La preghiera del centurione è quella del mendicante che chiede, non di colui che pretende. E’ una preghiera umile che viene dal cuore e dalla compassione verso chi soffre.

L’umiltà è la prima caratteristica del nostro rapporto con Dio: il centurione sa di ricevere solo per dono e non per merito. La falsa umiltà di chi spera solo in sé, davanti all’impossibile si fa rassegnazione o disperazione. La vera umiltà, invece, davanti al proprio limite, si fa fiducia, e spera tutto da Dio, come il figlio dalla madre.

 

La terza cosa che colpisce è il “muoversi” di Gesù. “Io verrò e lo curerò”. Di fronte a una preghiera di supplica per un servo malato, di fronte a tanta fede, Gesù non sta fermo, ma và verso, “Io verrò e lo curerò”.

Non si lascia vincere in generosità e neppure in coraggio. Di fronte a questo uomo così coraggioso e così umile Gesù non tentenna. Il centurione sa che tutto è possibile a Dio e Gesù è Figlio di Dio e sa esattamente che è così.

 

Gesù accogliendo la sua preghiera è disposto anche ad andare nella sua casa. Il centurione però non vuole chiedere troppo, teme di essere importuno: perché scomodarlo? “Signore non stare a disturbarti, io non sono degno che tu entri sotto il mio tetto, […] ma comanda con una parola e il mio servo sarà guarito”. L’umiltà del centurione è tale che egli non si sente degno di accoglierlo nella sua casa, sa che è un pagano. Ma ha la convinzione che Gesù può fare una guarigione anche a distanza.

 

All’udire questo Gesù restò ammirato…

Le parole del centurione sono parole di umiltà e di fede che stupiscono Gesù: come è possibile che il Cristo si meravigli di quell’uomo? Un’autentica vita di fede diviene anche per Gesù motivo di ammirazione! Nella fede l’uomo supera se stesso entrando in comunione con Dio. Gesù contempla in quest’uomo l’azione dello Spirito: “Io vi dico che neanche in Israele ho trovato una fede così grande!”

 

La risposta di Gesù alla nostra preghiera è sempre insieme affermativa e negativa: dalla nostra fede dipende che sia l’una o l’altra. In questo caso subito Gesù intuisce la grande fede del centurione e si mette a sua completa disposizione.

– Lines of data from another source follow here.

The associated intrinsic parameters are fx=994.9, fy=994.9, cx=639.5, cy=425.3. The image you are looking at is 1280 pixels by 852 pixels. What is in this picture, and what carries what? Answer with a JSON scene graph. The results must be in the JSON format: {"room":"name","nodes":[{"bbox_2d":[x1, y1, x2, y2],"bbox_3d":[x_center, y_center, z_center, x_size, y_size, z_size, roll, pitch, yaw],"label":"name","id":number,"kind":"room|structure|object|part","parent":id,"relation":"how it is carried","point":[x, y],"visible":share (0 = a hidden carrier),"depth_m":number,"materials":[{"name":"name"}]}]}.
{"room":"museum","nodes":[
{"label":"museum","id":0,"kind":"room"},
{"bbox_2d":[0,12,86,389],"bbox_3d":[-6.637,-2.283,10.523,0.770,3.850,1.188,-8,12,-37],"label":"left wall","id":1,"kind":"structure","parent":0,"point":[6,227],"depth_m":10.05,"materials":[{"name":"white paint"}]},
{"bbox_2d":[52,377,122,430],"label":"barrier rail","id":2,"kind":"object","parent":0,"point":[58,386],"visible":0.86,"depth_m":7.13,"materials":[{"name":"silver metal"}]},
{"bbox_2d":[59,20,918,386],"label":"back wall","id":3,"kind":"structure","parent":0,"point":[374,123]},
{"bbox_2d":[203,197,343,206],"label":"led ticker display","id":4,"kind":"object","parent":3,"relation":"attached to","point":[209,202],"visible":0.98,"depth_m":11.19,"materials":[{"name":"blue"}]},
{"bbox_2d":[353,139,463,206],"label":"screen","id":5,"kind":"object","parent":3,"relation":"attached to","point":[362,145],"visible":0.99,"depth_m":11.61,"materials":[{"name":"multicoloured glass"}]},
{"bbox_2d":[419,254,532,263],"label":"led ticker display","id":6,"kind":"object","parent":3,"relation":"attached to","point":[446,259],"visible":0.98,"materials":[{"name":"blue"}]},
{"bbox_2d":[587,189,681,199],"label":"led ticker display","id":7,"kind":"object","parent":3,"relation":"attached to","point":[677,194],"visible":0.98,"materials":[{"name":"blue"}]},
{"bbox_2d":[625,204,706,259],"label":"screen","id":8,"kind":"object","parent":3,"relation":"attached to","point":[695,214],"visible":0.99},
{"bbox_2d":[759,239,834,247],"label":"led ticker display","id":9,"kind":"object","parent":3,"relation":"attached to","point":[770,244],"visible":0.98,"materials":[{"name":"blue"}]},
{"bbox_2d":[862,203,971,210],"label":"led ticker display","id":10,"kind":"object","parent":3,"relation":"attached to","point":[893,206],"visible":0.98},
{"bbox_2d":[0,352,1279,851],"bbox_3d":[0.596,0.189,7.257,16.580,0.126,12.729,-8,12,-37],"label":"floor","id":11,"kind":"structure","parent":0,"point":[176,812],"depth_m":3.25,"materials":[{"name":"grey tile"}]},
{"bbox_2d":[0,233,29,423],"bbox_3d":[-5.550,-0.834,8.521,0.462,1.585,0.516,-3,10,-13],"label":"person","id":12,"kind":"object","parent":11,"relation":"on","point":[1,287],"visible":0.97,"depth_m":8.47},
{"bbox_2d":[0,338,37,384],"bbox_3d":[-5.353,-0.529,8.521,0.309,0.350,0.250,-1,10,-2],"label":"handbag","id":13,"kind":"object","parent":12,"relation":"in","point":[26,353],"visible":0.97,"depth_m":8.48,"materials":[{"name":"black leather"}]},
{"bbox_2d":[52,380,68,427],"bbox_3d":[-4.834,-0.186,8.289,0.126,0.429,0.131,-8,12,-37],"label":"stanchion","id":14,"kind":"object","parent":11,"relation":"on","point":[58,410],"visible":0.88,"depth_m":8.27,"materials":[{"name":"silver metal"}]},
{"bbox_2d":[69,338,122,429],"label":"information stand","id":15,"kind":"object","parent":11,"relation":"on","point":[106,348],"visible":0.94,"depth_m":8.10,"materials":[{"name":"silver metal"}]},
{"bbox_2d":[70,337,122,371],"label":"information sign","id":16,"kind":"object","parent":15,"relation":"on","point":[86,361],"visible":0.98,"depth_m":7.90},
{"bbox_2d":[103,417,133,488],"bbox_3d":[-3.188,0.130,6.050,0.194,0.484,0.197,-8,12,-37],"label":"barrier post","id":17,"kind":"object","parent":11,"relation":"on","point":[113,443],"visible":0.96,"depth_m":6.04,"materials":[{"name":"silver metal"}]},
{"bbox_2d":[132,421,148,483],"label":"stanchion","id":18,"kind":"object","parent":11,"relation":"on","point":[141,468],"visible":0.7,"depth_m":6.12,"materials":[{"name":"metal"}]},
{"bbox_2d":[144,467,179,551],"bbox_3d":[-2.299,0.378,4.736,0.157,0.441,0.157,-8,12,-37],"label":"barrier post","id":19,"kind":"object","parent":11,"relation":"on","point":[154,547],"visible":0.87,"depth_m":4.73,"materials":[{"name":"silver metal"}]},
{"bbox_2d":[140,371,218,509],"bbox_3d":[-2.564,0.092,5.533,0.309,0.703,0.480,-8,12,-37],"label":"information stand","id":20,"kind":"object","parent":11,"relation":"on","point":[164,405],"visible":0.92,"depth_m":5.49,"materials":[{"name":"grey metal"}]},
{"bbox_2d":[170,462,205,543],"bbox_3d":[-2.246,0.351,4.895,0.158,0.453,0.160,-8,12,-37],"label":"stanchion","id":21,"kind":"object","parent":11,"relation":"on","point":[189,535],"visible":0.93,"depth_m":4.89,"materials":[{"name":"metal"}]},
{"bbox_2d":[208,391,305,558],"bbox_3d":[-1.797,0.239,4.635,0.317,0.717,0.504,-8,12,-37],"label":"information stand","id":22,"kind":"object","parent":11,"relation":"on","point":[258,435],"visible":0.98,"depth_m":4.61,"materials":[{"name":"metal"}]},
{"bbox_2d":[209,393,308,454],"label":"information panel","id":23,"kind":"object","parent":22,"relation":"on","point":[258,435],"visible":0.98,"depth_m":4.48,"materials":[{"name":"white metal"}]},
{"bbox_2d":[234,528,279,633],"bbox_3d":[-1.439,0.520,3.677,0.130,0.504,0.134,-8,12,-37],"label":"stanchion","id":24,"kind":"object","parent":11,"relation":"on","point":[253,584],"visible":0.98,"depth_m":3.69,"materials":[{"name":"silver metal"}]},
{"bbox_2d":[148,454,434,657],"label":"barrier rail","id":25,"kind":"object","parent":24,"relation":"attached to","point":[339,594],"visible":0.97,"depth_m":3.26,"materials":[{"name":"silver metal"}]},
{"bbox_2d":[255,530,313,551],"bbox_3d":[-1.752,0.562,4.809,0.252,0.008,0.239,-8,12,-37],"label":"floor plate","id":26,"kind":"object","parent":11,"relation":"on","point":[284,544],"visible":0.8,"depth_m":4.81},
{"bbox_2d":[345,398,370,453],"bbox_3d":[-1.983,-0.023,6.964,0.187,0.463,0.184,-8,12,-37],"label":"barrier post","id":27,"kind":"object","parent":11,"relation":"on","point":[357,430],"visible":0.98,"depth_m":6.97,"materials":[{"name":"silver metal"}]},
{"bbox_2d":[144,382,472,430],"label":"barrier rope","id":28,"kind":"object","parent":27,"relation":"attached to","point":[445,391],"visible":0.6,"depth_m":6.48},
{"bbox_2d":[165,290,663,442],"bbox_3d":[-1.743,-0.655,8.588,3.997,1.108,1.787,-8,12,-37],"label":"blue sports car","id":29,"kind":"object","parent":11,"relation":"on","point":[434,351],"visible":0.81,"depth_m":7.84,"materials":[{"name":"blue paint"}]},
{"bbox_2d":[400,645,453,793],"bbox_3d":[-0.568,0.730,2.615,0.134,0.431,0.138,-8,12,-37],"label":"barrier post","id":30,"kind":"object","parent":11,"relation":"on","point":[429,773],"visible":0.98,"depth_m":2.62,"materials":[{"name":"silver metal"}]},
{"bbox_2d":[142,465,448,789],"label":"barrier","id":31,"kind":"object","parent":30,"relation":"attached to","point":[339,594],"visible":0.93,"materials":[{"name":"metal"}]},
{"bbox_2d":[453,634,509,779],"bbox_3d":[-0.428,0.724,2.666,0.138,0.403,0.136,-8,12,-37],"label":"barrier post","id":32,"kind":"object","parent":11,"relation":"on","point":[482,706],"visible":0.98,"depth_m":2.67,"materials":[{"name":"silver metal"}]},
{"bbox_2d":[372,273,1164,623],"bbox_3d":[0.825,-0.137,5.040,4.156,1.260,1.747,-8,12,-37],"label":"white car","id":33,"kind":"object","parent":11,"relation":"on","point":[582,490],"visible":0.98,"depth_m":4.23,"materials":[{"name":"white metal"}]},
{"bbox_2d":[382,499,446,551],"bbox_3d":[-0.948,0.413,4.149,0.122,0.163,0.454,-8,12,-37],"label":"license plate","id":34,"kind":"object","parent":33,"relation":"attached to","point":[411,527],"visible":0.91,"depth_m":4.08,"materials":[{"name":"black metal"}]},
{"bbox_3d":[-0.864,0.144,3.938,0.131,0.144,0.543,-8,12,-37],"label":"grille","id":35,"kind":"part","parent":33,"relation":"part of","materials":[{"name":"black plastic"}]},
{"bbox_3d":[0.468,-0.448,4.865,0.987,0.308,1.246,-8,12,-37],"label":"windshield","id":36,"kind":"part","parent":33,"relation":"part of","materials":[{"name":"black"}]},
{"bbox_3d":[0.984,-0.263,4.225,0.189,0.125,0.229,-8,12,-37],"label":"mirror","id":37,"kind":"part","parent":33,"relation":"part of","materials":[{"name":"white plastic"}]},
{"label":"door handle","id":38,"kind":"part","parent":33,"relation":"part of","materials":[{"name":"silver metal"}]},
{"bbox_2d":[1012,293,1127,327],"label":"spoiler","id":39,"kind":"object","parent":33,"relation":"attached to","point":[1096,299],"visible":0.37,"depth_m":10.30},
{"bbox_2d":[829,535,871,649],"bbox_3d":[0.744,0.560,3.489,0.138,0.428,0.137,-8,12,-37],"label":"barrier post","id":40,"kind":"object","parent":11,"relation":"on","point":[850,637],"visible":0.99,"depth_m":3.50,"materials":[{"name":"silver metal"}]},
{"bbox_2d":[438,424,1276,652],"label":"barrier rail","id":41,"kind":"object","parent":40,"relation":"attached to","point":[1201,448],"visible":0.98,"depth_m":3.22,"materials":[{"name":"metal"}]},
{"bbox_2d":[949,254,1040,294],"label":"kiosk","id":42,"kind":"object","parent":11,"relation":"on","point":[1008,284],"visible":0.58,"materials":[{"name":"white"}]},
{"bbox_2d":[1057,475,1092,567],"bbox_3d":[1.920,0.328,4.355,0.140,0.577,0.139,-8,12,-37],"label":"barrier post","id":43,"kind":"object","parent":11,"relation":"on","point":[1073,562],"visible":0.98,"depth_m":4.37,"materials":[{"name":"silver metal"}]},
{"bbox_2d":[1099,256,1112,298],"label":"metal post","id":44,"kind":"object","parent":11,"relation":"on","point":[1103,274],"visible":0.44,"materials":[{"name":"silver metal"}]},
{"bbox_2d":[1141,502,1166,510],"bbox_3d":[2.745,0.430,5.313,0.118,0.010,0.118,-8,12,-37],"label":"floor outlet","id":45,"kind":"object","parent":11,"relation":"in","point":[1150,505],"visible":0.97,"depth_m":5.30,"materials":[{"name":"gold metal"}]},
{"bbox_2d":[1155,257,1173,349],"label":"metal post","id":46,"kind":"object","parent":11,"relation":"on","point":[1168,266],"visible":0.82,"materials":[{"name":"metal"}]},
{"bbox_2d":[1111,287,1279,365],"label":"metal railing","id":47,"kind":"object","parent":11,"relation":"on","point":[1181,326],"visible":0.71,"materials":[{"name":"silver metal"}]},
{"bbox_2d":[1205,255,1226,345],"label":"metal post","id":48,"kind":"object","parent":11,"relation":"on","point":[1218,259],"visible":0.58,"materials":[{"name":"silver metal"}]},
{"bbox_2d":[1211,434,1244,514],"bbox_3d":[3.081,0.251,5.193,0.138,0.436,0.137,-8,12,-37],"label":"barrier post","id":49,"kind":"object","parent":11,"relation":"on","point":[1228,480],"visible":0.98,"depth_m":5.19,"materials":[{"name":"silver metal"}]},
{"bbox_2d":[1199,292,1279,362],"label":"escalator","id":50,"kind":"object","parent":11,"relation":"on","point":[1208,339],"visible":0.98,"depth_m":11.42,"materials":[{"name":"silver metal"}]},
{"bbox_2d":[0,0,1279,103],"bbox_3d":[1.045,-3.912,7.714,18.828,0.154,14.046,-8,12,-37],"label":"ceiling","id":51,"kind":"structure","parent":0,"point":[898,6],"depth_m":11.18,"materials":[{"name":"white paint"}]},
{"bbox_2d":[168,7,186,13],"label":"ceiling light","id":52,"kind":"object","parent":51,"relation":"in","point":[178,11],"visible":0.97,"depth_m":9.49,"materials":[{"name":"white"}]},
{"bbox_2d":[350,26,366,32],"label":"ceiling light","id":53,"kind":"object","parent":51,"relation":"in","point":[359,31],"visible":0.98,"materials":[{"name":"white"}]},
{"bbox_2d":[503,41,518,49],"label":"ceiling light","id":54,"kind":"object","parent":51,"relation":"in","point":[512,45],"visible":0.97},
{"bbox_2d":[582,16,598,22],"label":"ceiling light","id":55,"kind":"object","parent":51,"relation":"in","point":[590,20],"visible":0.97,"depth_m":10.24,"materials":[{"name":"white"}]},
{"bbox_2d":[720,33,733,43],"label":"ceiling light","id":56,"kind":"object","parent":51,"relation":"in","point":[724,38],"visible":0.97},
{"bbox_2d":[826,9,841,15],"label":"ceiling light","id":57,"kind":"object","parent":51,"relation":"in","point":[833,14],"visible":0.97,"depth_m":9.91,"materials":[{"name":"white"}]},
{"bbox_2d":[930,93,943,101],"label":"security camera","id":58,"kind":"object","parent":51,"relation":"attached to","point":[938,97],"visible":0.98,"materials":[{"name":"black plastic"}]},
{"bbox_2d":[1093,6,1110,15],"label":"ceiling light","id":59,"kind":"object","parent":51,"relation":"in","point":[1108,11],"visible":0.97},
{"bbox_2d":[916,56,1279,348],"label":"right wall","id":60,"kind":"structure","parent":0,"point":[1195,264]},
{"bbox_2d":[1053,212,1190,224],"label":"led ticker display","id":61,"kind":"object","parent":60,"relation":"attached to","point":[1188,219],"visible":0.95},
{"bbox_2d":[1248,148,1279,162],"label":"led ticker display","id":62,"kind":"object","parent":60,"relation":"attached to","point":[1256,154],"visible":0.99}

E la fede compie il miracolo della guarigione, anche a distanza.

Di due cose il Signore si meraviglia: della nostra fede e della nostra mancanza di fede. Dio non ci toglie mai la libertà anche quando uno è contro di lui. La libertà è il dono più bello che ci ha fatto.

I miracoli sono segni naturali che hanno un significato spirituale. Il segno è importante, anzi, necessario, come le lettere dell’alfabeto per scrivere; ma ciò che conta è leggere che cosa è scritto. Noi, purtroppo diamo più importanza alle lettere che a quello che è scritto, in poche parole più ai miracoli e ai vantaggi materiali che ne ricaviamo che al loro significato. Il miracolo quindi è un segno visibile di cui bisogna leggere il significato, invisibile. Questa capacità di lettura “simbolica” distingue l’uomo dall’animale. Una rosa rossa per una capra è semplicemente qualcosa da mangiare; ma una rosa rossa regalata ad una donna significa il cuore di chi gliela dona.

Il miracolo è segno della nostra fiducia: Dio è per noi, e tutto vuol donarci, anche se stesso. Aspetta solo che noi lo chiamiamo con fede. Questo è alla fine il vero miracolo, che ci porta ad accogliere i doni di Dio, e Dio stesso come dono. Essa ci guarisce dalla diffidenza che ebbe Adamo.

Il centurione ci insegna ancora come dobbiamo rapportarci con il fratello/sorella che cammina accanto a noi: “… lo aveva molto caro”.

La risposta di Gesù alla nostra preghiera è sempre insieme affermativa e negativa: dalla nostra fede dipende che sia l’una o l’altra. In questo caso subito Gesù intuisce la grande fede del soldato e si mette a sua completa disposizione.

E la fede compie il miracolo della guarigione, anche a distanza.

Gesù accoglie tutti senza guardare “razza, religione, condizione sociale, categorie ecc…”

Come accolgo le nuove sfide che la società mi presenta? Chi non è cristiano, chi è straniero, chi soffre?